Texas’s Police Body Worn Camera legislation, enacted in 2015 and codified at in the state’s Occupations Code § 1701.655 establishes the requirements law enforcement agencies should include in the body camera program, if departments choose to participate in body camera funding program. These requirements, which became effective September 1, 2016, are:

 

  • Guidelines for when a peace officer should activate a camera or discontinue a recording currently in progress, considering the need for privacy in certain situations and at certain locations;
  • Provisions relating to data retention, including a provision requiring the retention of video for a minimum period of 90 days;
  • Provisions relating to storage of video and audio, creation of backup copies of the video and audio, and maintenance of data security.
  • Guidelines for public access, through open records requests, to recordings that are public information;
  • Provisions entitling an officer to access any recording of an incident involving the officer before the officer is required to make a statement about the incident;
  • Procedures for supervisory or internal review; and
  • The handling and documenting of equipment and malfunctions of equipment.

 

 

Significantly, this policy does not require a Texas police officer to keep a body camera activated for the entire period of the officer’s shift; however, it does require that the camera be activated only for a law enforcement purpose—a provision that Officer Chad Brooks violated.

 

Police Departments Stand by Officers

 

We don’t know who is right or wrong in the current feud between the Aransas County District Attorney’s Office and the Rockport Police Department.
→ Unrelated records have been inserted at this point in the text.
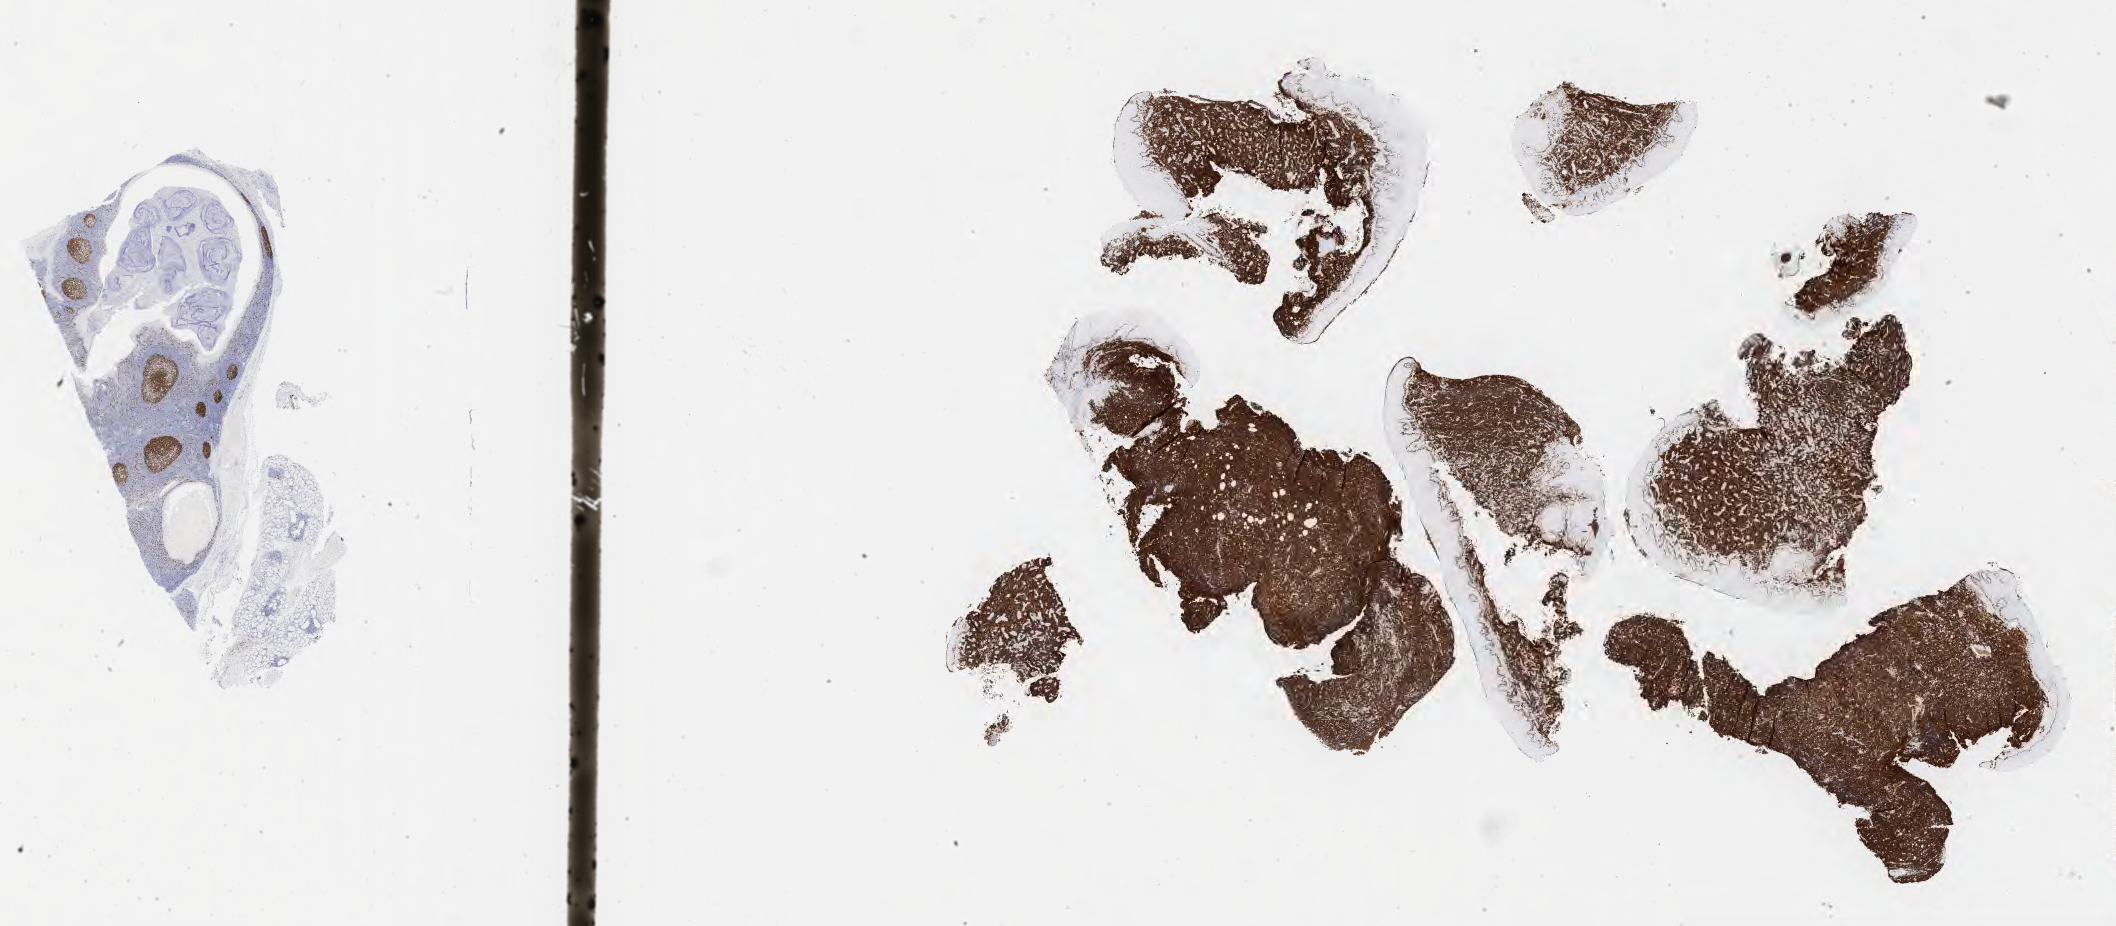
Immunohistochemistry (IHC) whole-slide image stained for Ki-67 — shown as a low-resolution overview of the whole scanned area (about 34.2 x 15.0 mm). Tumor tissue. Male patient, aged 43.
Diagnosis: Burkitt lymphoma, NOS.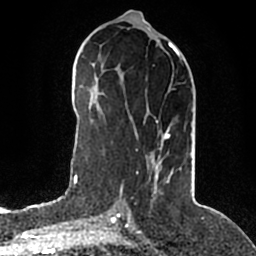
Breast MRI (dynamic contrast-enhanced), one axial slice. Cropped to one breast. Dynamic contrast-enhanced series, time point 2 of 5 at this slice position (early post-contrast). 1.5 T. TE 2.2 ms, TR 4.6 ms. 0.8 mm slice thickness. 256 × 256 image matrix, field of view 160 × 160 mm. Female patient.
Outlined on this slice (semi-automatic segmentation, software-assisted and operator-edited):
- enhancing-tissue mask used for the functional tumour volume (all voxels passing the contrast-enhancement thresholds inside the analysis volume; usually the tumour): bounding box (x1, y1, x2, y2) in pixels: (120, 50, 192, 192)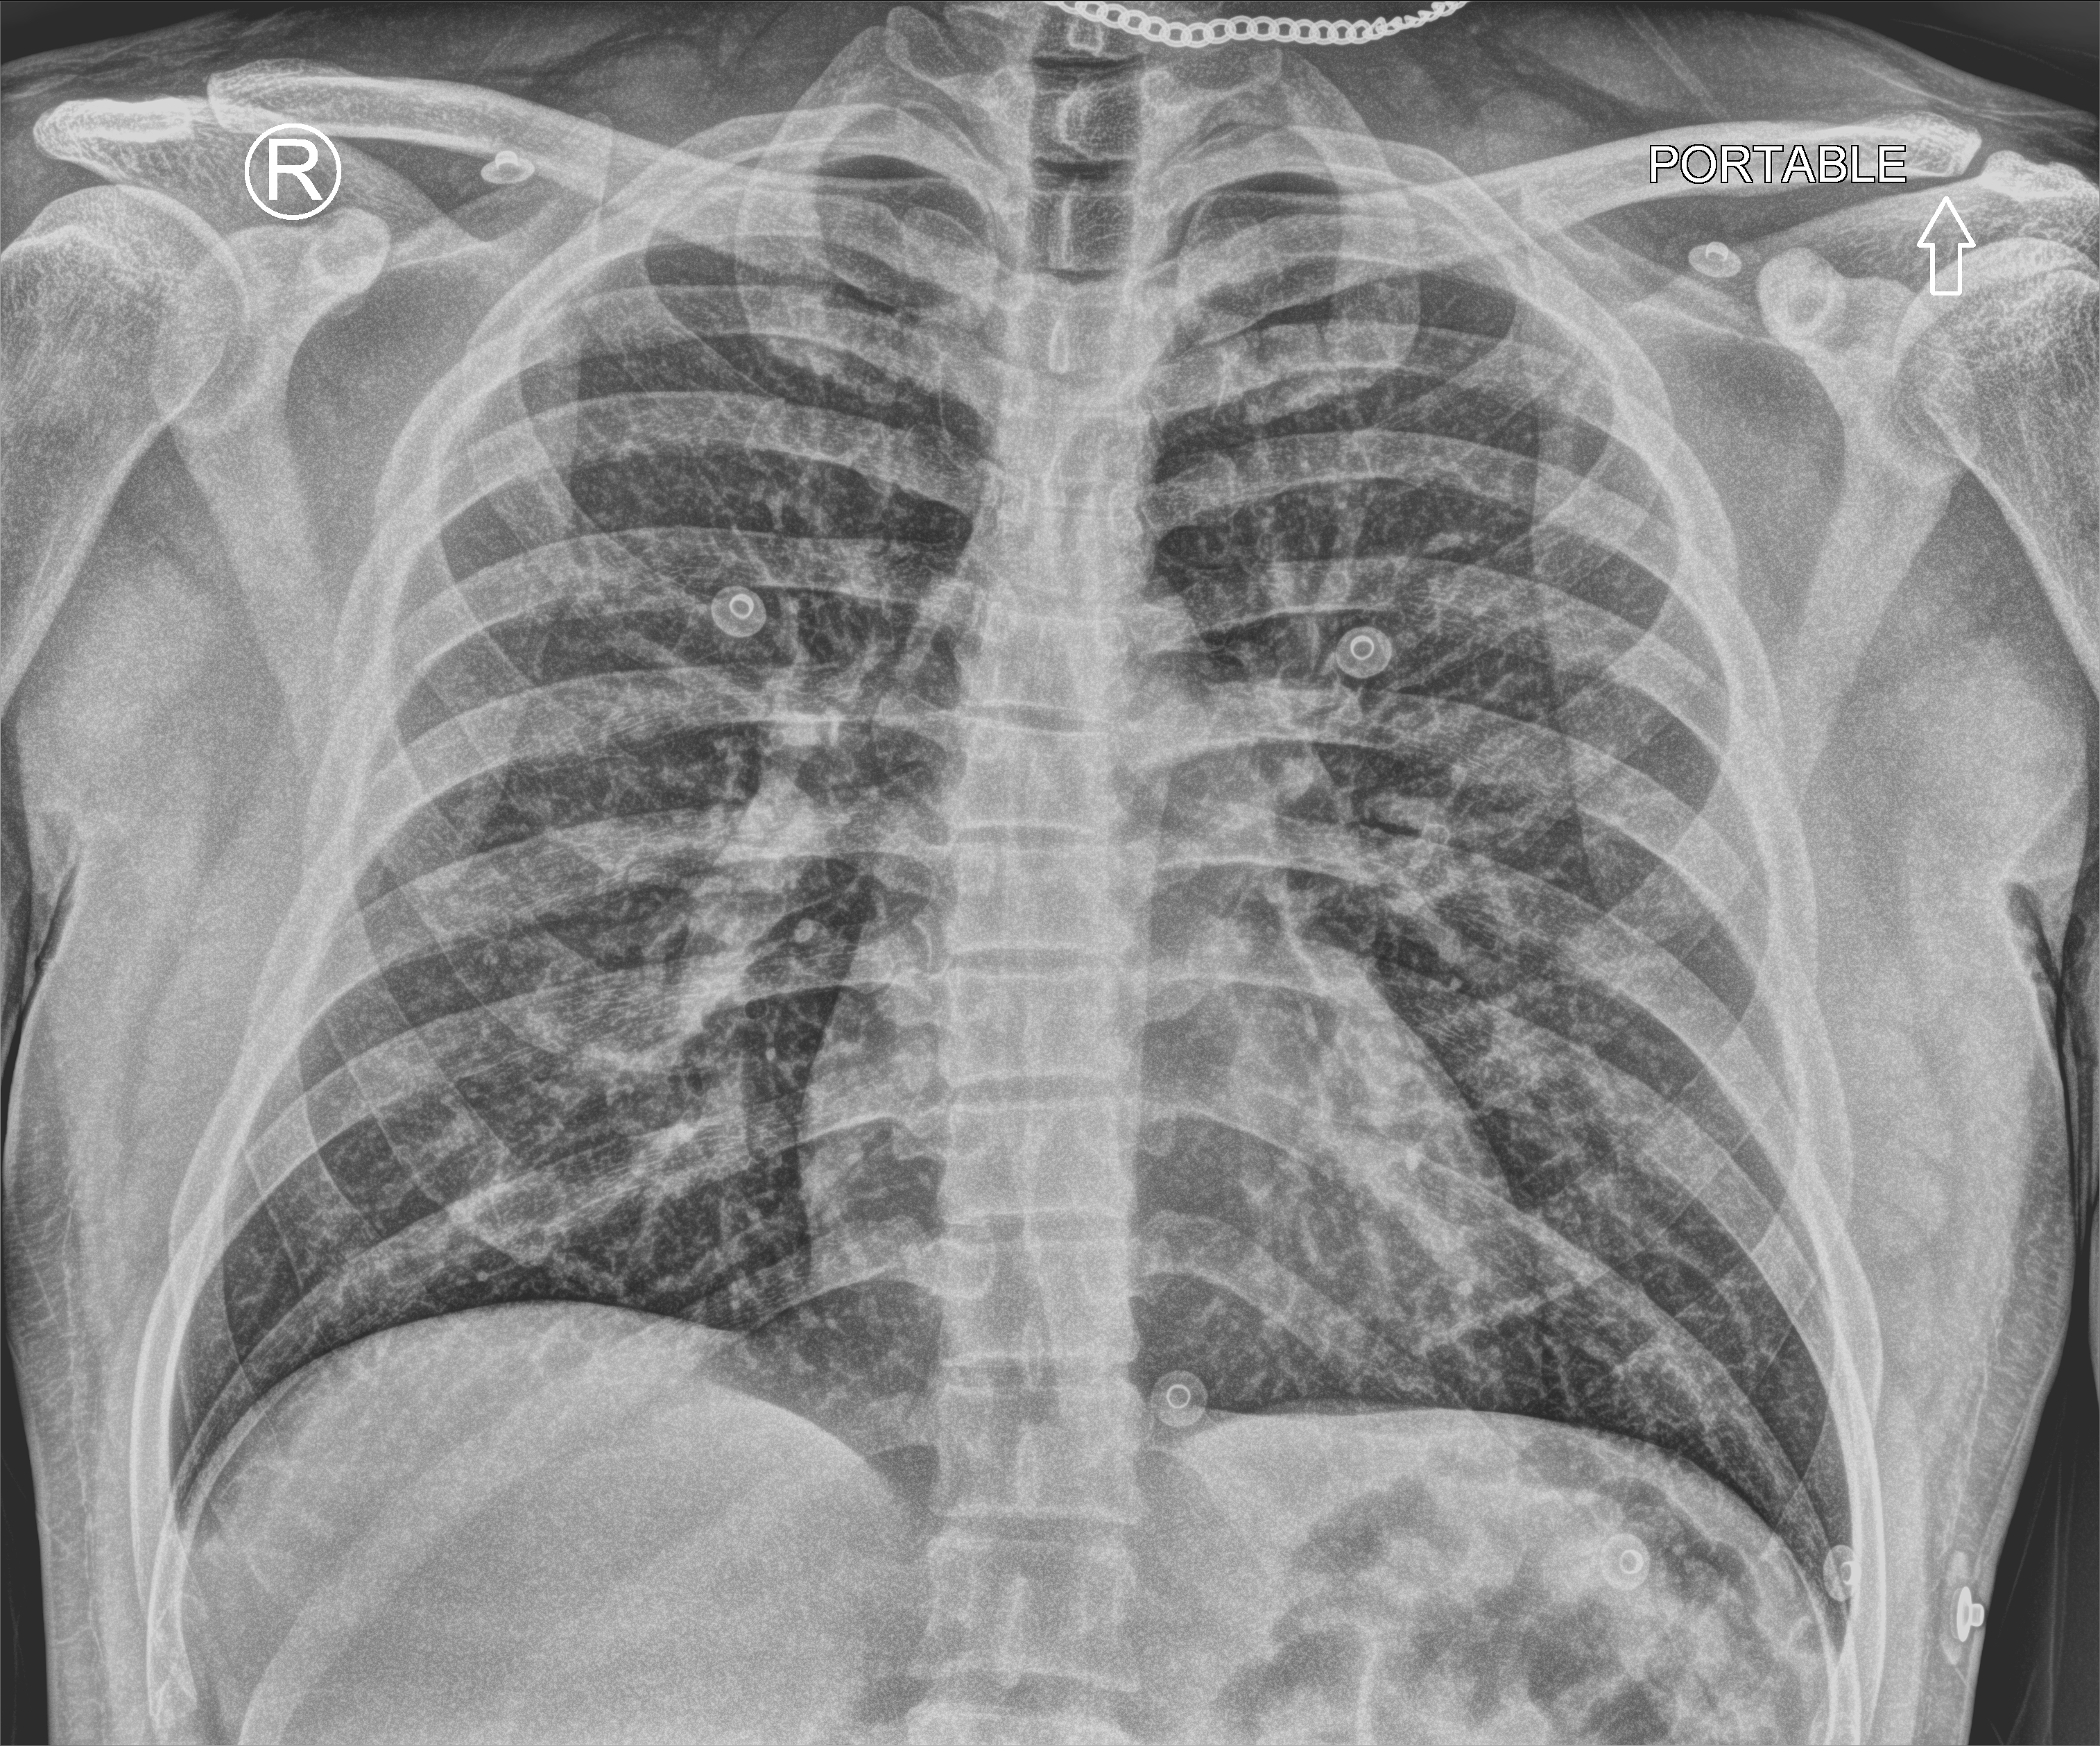
Portable chest radiograph. Male patient hospitalised with COVID-19, age 18–59 years.
Hospital-stay facts (about this admission, not read from this image; timing relative to this image not recorded):
- admitted to intensive care during this hospital stay: no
Officer Brooks violated departmental policy and was disciplined. The Rockport Police Department, however, is standing by its officers in the way they conduct criminal investigations, including the way they employ their body cameras. The Baltimore Police Department is taking the same position with its officers.

 

While the Baltimore district attorney is dismissing scores of current charges and reviewing hundreds of other cases for police impropriety, the Aransas County District Attorney is no longer accepting any cases from the Rockport police until they receive new training about how to handle evidence in criminal cases.

 

While the public has serious and legitimate concerns about public protection as these law enforcement agencies feud, we find it encouraging that some prosecutors are standing up against police misconduct. We have no truck for police misconduct just as we have no truck with prosecutorial misconduct. But we understand that prosecutorial misconduct is too many times influenced in the law enforcement investigatory process because of police misconduct.

 

Body cameras were designed to document investigations and arrests, while curtailing police misconduct. Unfortunately, corrupt officers have created new ways to legitimize their misconduct.

 

And that is why, we believe, an increasing number of states are trying to conceal body camera footage from the public.  It is far past time for states to require mandatory body cameras on all law enforcement officers and design strict compliance programs to ensure consistent use, retention and disclosure.